Combinatorics and Probability: Counting and Chance
Combinatorics is the mathematics of counting. How many ways can you arrange objects? How many subsets does a set have? These questions arise in probability, statistics, computer science, and cryptography. This guide covers the essential counting techniques.
The multiplication principle states that if task A has m outcomes and task B has n outcomes, the combined process has m times n outcomes. The addition principle states that if A and B are mutually exclusive with m and n outcomes respectively, there are m plus n total outcomes.
A permutation is an ordered arrangement of objects. The number of permutations of n objects taken r at a time is nPr equals n factorial over (n minus r) factorial. A combination is an unordered selection: nCr equals n factorial over (r factorial times (n minus r) factorial).

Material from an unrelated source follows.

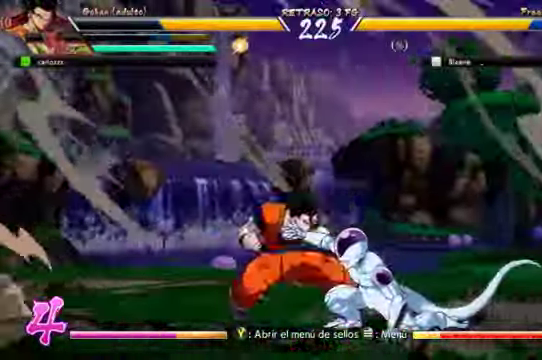
{"dt_ms": 500, "buttons": [], "left_stick": "center", "right_stick": "center"}
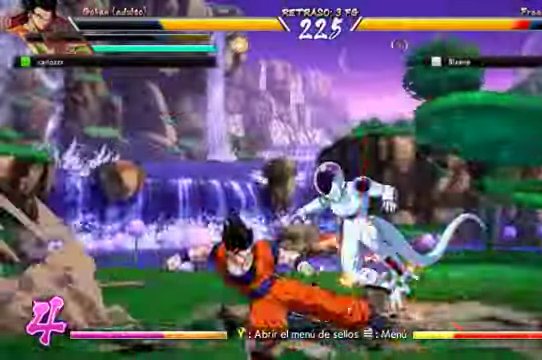
{"dt_ms": 500, "buttons": [], "left_stick": "center", "right_stick": "center", "events": []}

Our permutation and combination calculator computes both with full step-by-step explanations.
The binomial theorem expands (a plus b) raised to the nth power: it equals the sum from k equals 0 to n of C(n,k) a^(n-k) b^k. The coefficients C(n,k) form Pascal's triangle, where each entry is the sum of the two entries above it. Our binomial expansion calculator generates these expansions.
Probability connects counting to uncertainty. The probability of an event equals the number of favorable outcomes divided by the total number of equally likely outcomes. Conditional probability P(A given B) equals P(A and B) divided by P(B). Bayes' theorem reverses conditional probability: P(A given B) equals P(B given A) times P(A) divided by P(B).
The binomial distribution models the number of successes in n independent trials, each with probability p. The probability of exactly k successes is C(n,k) p^k (1-p)^(n-k). The expected value is np and the variance is np(1-p).
The inclusion-exclusion principle counts the size of a union of sets: the size of A union B equals the size of A plus the size of B minus the size of A intersect B. For three sets, add back the pairwise intersections and subtract the triple intersection.
Generating functions provide a powerful framework for counting problems. The ordinary generating function for a sequence a_n is A(x) equals a_0 plus a_1 x plus a_2 x squared plus ... Coefficients of products correspond to convolutions, making generating functions ideal for counting problems involving choices.